**Trabajo requerido**
Extrae de los datos siguientes todas las líneas que contengan la palabra "label". Distingue entre mayúsculas y minúsculas.

Entradas del conjunto de datos
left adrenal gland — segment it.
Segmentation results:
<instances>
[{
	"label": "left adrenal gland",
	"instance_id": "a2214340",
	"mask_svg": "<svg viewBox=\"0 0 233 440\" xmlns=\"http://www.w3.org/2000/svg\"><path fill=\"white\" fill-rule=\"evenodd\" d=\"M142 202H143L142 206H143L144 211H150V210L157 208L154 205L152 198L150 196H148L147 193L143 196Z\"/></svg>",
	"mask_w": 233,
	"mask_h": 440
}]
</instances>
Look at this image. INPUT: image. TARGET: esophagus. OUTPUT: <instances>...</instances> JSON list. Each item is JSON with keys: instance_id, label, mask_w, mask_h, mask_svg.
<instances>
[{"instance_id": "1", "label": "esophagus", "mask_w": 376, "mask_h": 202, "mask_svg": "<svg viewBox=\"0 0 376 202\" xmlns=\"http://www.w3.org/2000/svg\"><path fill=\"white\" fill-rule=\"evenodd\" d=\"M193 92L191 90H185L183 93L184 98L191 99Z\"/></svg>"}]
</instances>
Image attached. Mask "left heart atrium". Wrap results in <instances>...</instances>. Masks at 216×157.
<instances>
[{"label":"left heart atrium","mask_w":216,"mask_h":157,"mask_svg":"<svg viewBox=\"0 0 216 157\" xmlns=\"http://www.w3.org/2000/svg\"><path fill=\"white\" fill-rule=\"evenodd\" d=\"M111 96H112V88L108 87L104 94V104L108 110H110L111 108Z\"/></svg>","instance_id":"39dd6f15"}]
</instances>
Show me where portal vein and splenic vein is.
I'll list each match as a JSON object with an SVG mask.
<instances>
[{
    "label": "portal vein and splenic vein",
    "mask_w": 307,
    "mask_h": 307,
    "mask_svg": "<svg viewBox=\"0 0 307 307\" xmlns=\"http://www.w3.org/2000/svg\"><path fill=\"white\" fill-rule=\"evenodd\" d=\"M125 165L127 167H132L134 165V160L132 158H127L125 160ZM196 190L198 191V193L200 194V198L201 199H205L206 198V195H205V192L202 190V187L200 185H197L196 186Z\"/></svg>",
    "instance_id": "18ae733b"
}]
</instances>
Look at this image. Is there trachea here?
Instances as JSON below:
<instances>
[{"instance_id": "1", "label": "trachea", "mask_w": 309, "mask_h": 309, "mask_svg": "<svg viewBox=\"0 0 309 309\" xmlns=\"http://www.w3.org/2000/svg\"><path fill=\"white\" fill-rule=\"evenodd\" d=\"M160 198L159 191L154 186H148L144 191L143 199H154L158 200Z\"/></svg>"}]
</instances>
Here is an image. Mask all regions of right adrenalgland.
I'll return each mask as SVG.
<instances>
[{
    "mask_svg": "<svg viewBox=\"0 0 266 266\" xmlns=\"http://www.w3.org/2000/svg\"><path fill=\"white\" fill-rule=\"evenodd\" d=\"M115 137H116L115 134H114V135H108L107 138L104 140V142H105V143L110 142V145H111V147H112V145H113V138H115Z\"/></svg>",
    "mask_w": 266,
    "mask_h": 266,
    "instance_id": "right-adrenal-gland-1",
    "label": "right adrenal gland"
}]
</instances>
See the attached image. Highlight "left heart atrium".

**Respuesta al problema**
	"label": "left adrenal gland",
Look at this image. INPUT: image. TARGET: esophagus. OUTPUT: <instances>...</instances> JSON list. Each item is JSON with keys: instance_id, label, mask_w, mask_h, mask_svg.
[{"instance_id": "1", "label": "esophagus", "mask_w": 376, "mask_h": 202, "mask_svg": "<svg viewBox=\"0 0 376 202\" xmlns=\"http://www.w3.org/2000/svg\"><path fill=\"white\" fill-rule=\"evenodd\" d=\"M193 92L191 90H185L183 93L184 98L191 99Z\"/></svg>"}]
[{"label":"left heart atrium","mask_w":216,"mask_h":157,"mask_svg":"<svg viewBox=\"0 0 216 157\" xmlns=\"http://www.w3.org/2000/svg\"><path fill=\"white\" fill-rule=\"evenodd\" d=\"M111 96H112V88L108 87L104 94V104L108 110H110L111 108Z\"/></svg>","instance_id":"39dd6f15"}]
    "label": "portal vein and splenic vein",
[{"instance_id": "1", "label": "trachea", "mask_w": 309, "mask_h": 309, "mask_svg": "<svg viewBox=\"0 0 309 309\" xmlns=\"http://www.w3.org/2000/svg\"><path fill=\"white\" fill-rule=\"evenodd\" d=\"M160 198L159 191L154 186H148L144 191L143 199H154L158 200Z\"/></svg>"}]
    "label": "right adrenal gland"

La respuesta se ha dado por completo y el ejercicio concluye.